# advice on hitch hiking out of long island/NY metro area?



## tinyrainbows (Jan 4, 2023)

hey! first time posting. also, ive never gone hitch hiking before. i live on long island and i intend to take a trip this summer for as little money as possible, probably just head west and see where i end up. ive read reddit threads that say you cant really get a lift until you get on to i287 by tarrytown. to get around there by train would be about $50 and that kind of defeats the purpose of my whole adventure... so is there a train i need to hop or what? ive never seen hitch hikers on LI, probs because most long islanders arent going anywhere past the city or home. idk, just curious if anyone has any experience with this!


----------



## croc (Jan 6, 2023)

There was this gal a few years back (anyone know what happened to Arya, is she still around?) who like walked mostly out of long island. I don't think hitching there is very good. My family is from there too n since it's just like not of the local culture to be warm to strangers those places just aren't good for hitching in general.
U might consider walking as that'd be a cooler adventure than LIRR, but also if ur young u could try spanging a ticket from a stranger at a station. I gave Arya that advice there years ago n she never took it so I can't say how that'd go but worth a try in my opinion and it's what I would personally do.
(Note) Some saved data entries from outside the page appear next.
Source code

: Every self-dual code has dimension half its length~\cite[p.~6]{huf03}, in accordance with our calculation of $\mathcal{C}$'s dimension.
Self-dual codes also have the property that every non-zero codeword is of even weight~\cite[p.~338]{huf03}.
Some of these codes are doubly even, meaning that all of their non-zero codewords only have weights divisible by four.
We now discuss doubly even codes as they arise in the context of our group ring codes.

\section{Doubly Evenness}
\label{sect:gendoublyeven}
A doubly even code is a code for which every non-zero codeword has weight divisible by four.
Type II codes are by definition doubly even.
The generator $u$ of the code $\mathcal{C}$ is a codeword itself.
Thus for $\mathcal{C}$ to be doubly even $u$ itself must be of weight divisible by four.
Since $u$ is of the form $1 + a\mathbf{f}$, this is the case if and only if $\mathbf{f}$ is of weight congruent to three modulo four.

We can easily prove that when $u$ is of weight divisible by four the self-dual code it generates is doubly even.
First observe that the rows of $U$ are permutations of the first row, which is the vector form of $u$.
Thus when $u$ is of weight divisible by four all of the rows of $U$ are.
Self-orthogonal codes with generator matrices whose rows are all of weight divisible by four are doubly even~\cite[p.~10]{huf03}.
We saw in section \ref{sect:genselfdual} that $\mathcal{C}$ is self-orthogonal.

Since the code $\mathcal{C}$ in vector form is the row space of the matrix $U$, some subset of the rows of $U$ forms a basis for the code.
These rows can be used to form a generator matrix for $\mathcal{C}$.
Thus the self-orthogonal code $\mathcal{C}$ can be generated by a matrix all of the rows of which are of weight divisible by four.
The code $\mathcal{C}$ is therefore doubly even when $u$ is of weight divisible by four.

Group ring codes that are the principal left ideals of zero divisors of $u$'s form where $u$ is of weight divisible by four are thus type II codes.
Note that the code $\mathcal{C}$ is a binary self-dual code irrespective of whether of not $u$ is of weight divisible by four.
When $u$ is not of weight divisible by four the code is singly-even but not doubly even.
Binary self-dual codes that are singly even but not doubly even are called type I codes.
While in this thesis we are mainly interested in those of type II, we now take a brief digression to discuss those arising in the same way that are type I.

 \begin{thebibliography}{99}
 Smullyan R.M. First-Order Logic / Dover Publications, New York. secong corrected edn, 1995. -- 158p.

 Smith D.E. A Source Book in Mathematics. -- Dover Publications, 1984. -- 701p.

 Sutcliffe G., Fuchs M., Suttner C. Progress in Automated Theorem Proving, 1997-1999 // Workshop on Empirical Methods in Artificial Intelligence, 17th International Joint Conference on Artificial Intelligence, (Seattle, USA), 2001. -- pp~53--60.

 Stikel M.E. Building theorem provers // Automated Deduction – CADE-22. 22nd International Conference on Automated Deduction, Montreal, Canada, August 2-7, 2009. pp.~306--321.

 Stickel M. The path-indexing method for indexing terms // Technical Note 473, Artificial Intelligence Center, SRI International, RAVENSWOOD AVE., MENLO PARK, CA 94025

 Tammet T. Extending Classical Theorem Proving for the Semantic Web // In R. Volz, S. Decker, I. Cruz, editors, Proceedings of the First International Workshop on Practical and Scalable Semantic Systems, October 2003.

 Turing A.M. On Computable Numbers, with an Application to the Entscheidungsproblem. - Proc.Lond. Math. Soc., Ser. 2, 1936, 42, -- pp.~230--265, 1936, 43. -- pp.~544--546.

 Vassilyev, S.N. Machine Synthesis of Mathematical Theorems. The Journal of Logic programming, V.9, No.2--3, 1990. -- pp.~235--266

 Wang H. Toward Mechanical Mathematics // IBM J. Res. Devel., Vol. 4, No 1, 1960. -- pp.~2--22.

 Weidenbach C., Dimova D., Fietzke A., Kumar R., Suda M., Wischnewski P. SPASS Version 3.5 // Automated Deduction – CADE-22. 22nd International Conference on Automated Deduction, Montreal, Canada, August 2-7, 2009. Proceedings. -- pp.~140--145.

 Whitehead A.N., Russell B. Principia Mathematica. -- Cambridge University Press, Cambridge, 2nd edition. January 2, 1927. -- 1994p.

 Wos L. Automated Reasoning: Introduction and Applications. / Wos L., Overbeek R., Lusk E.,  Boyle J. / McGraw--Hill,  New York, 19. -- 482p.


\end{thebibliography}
Any directional plans once u hit the city or is the ideal to just get a ride beyond that?


----------



## tinyrainbows (Saturday at 1:15 PM)

croc said:


> There was this gal a few years back (anyone know what happened to Arya, is she still around?) who like walked mostly out of long island. I don't think hitching there is very good. My family is from there too n since it's just like not of the local culture to be warm to strangers those places just aren't good for hitching in general.
> U might consider walking as that'd be a cooler adventure than LIRR, but also if ur young u could try spanging a ticket from a stranger at a station. I gave Arya that advice there years ago n she never took it so I can't say how that'd go but worth a try in my opinion and it's what I would personally do.
> 
> Any directional plans once u hit the city or is the ideal to just get a ride beyond that?



idk if i could realistically walk into the city from where i am, i dont wanna tire myself out on the first step of my trip lmao. a train ticket wouldnt be the worst thing in the world for me, im also just now thinking i could take a bus that would probs be cheaper... maybe even just ask a willing friend for a ride.

ive been debating either heading north and going to toronto or just heading west and seeing how far i could go lol. idk how brave i am about this yet so toronto might be a more realistic goal. in that case i know id wanna hit the subway up to fordham and the metro north to white plains and from there i can walk on to i287 and just hitch all the way there. ive hopped the fordham turnstiles many times without problem and the train to wp is like 6 bucks so not bad. its just frustrating how much i have to do just to get the hitching LOL the trains are no fun


----------